__THE EXERCISE__. In the data from the start through the line containing "v(94.14, -54.14) *", rename "Q0" to "topFace" and keep everything else the same. Leave the pictures out of your answer.

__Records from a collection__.
____________
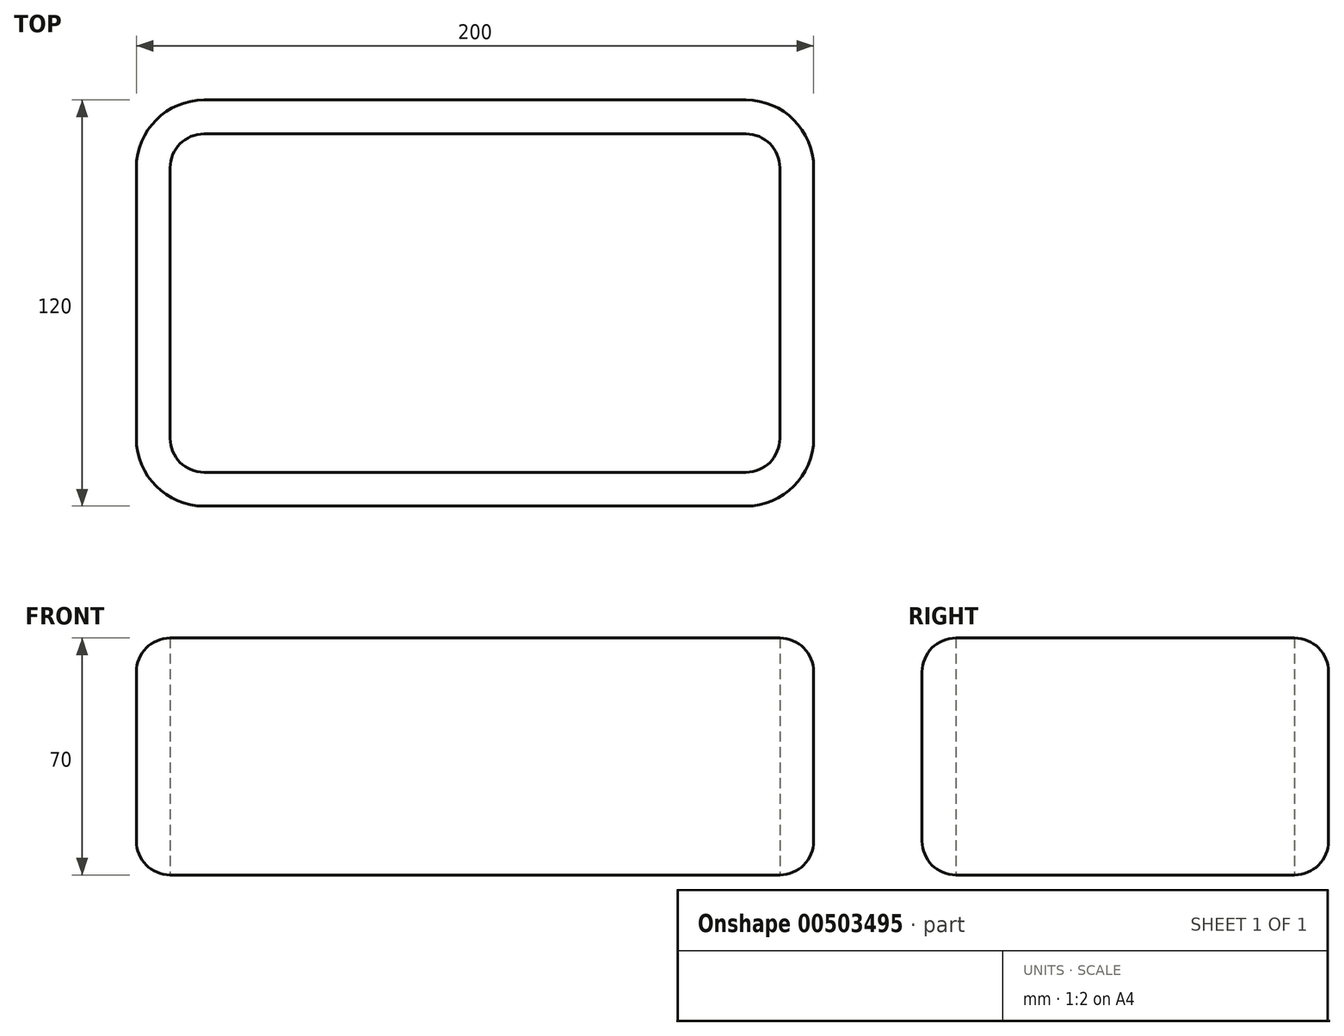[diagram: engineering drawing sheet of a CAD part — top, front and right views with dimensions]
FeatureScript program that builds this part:
annotation { "Feature Type Name" : "Feature", "Feature Type Description" : "" }
export const myFeature = defineFeature(function(context is Context, id is Id, definition is map)
    precondition{}
    {
        {
            var Q0;
            Q0=qCreatedBy(makeId("Top.planeOp"),FACE);
            var sketch = newSketch(context, id + "F0", { "sketchPlane" : qUnion([Q0])});
            skPoint(sketch, "E0.middle", {"position": v(0, 0) * mm});
            skLineSegment(sketch, "E1.bottom", {"start": v(-80, 60) * mm, "end": v(80, 60) * mm});
            skLineSegment(sketch, "E1.top", {"start": v(-80, -60) * mm, "end": v(80, -60) * mm});
            skLineSegment(sketch, "E1.left", {"start": v(-100, 40) * mm, "end": v(-100, -40) * mm});
            skLineSegment(sketch, "E1.right", {"start": v(100, 40) * mm, "end": v(100, -40) * mm});
            skPoint(sketch, "E2.visualSharp", {"position": v(100, 60) * mm});
            skArc(sketch, "E2.filletArc", {"start": v(100, 40) * mm, "mid": v(94.14, 54.14) * mm, "end": v(80, 60) * mm});
            skPoint(sketch, "E3.visualSharp", {"position": v(-100, 60) * mm});
            skArc(sketch, "E3.filletArc", {"start": v(-80, 60) * mm, "mid": v(-94.14, 54.14) * mm, "end": v(-100, 40) * mm});
            skPoint(sketch, "E4.visualSharp", {"position": v(-100, -60) * mm});
            skArc(sketch, "E4.filletArc", {"start": v(-100, -40) * mm, "mid": v(-94.14, -54.14) * mm, "end": v(-80, -60) * mm});
            skPoint(sketch, "E5.visualSharp", {"position": v(100, -60) * mm});
            skArc(sketch, "E5.filletArc", {"start": v(80, -60) * mm, "mid": v(94.14, -54.14) * mm, "end": v(100, -40) * mm});
            skLineSegment(sketch, "E6.0", {"start": v(-90, 40) * mm, "end": v(-90, -40) * mm});
            skArc(sketch, "E6.1", {"start": v(-80, 50) * mm, "mid": v(-87.07, 47.07) * mm, "end": v(-90, 40) * mm});
            skArc(sketch, "E6.2", {"start": v(-90, -40) * mm, "mid": v(-87.07, -47.07) * mm, "end": v(-80, -50) * mm});
            skLineSegment(sketch, "E6.3", {"start": v(-80, 50) * mm, "end": v(80, 50) * mm});
            skLineSegment(sketch, "E6.4", {"start": v(-80, -50) * mm, "end": v(80, -50) * mm});
            skArc(sketch, "E6.5", {"start": v(80, -50) * mm, "mid": v(87.07, -47.07) * mm, "end": v(90, -40) * mm});
            skLineSegment(sketch, "E6.6", {"start": v(90, 40) * mm, "end": v(90, -40) * mm});
            skArc(sketch, "E6.7", {"start": v(90, 40) * mm, "mid": v(87.07, 47.07) * mm, "end": v(80, 50) * mm});
            skSolve(sketch);
        }
        {
            var Q0;
            Q0=makeQuery(id+"F0.imprint","IMPRINT",FACE,{"disambiguationData":[TD([[makeQuery(id+"F0.imprint","IMPRINT",EDGE,{"derivedFrom":sQuery(id+"F0.wireOp",EDGE,"E1.bottom")}),-1.0]])]});
            extrude(context, id + "F1", {"entities" : qUnion([Q0]), "endBound" : BoundingType.SYMMETRIC, "depth" : 70 * mm});
        }
        {
            var Q0;
            Q0=makeQuery(id+"F1.opExtrude","CAP_EDGE",EDGE,{"disambiguationData":[OSD([sQuery(id+"F0.wireOp",EDGE,"E1.bottom")])],"isStart":false});
            var Q1;
            Q1=makeQuery(id+"F1.opExtrude","CAP_EDGE",EDGE,{"disambiguationData":[OSD([sQuery(id+"F0.wireOp",EDGE,"E1.top")])],"isStart":false});
            var Q2;
            Q2=makeQuery(id+"F1.opExtrude","CAP_EDGE",EDGE,{"disambiguationData":[OSD([sQuery(id+"F0.wireOp",EDGE,"E1.top")])],"isStart":true});
            var Q3;
            Q3=makeQuery(id+"F1.opExtrude","CAP_EDGE",EDGE,{"disambiguationData":[OSD([sQuery(id+"F0.wireOp",EDGE,"E1.bottom")])],"isStart":true});
            var Q4;
            Q4=makeQuery(id+"F1.opExtrude","CAP_EDGE",EDGE,{"disambiguationData":[OSD([sQuery(id+"F0.wireOp",EDGE,"E1.right")])],"isStart":false});
            var Q5;
            Q5=makeQuery(id+"F1.opExtrude","CAP_EDGE",EDGE,{"disambiguationData":[OSD([sQuery(id+"F0.wireOp",EDGE,"E1.right")])],"isStart":true});
            var Q6;
            Q6=makeQuery(id+"F1.opExtrude","CAP_EDGE",EDGE,{"disambiguationData":[OSD([sQuery(id+"F0.wireOp",EDGE,"E1.left")])],"isStart":true});
            var Q7;
            Q7=makeQuery(id+"F1.opExtrude","CAP_EDGE",EDGE,{"disambiguationData":[OSD([sQuery(id+"F0.wireOp",EDGE,"E1.left")])],"isStart":false});
            fillet(context, id + "F2", {"entities" : qUnion([Q0, Q1, Q2, Q3, Q4, Q5, Q6, Q7]), "radius" : 10 * mm, "allowEdgeOverflow" : false});
        }
    });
____________
__CORRECT ANSWER__.
[diagram: engineering drawing sheet of a CAD part — top, front and right views with dimensions]
FeatureScript program that builds this part:
annotation { "Feature Type Name" : "Feature", "Feature Type Description" : "" }
export const myFeature = defineFeature(function(context is Context, id is Id, definition is map)
    precondition{}
    {
        {
            var topFace;
            topFace=qCreatedBy(makeId("Top.planeOp"),FACE);
            var sketch = newSketch(context, id + "F0", { "sketchPlane" : qUnion([topFace])});
            skPoint(sketch, "E0.middle", {"position": v(0, 0) * mm});
            skLineSegment(sketch, "E1.bottom", {"start": v(-80, 60) * mm, "end": v(80, 60) * mm});
            skLineSegment(sketch, "E1.top", {"start": v(-80, -60) * mm, "end": v(80, -60) * mm});
            skLineSegment(sketch, "E1.left", {"start": v(-100, 40) * mm, "end": v(-100, -40) * mm});
            skLineSegment(sketch, "E1.right", {"start": v(100, 40) * mm, "end": v(100, -40) * mm});
            skPoint(sketch, "E2.visualSharp", {"position": v(100, 60) * mm});
            skArc(sketch, "E2.filletArc", {"start": v(100, 40) * mm, "mid": v(94.14, 54.14) * mm, "end": v(80, 60) * mm});
            skPoint(sketch, "E3.visualSharp", {"position": v(-100, 60) * mm});
            skArc(sketch, "E3.filletArc", {"start": v(-80, 60) * mm, "mid": v(-94.14, 54.14) * mm, "end": v(-100, 40) * mm});
            skPoint(sketch, "E4.visualSharp", {"position": v(-100, -60) * mm});
            skArc(sketch, "E4.filletArc", {"start": v(-100, -40) * mm, "mid": v(-94.14, -54.14) * mm, "end": v(-80, -60) * mm});
            skPoint(sketch, "E5.visualSharp", {"position": v(100, -60) * mm});
            skArc(sketch, "E5.filletArc", {"start": v(80, -60) * mm, "mid": v(94.14, -54.14) * mm, "end": v(100, -40) * mm});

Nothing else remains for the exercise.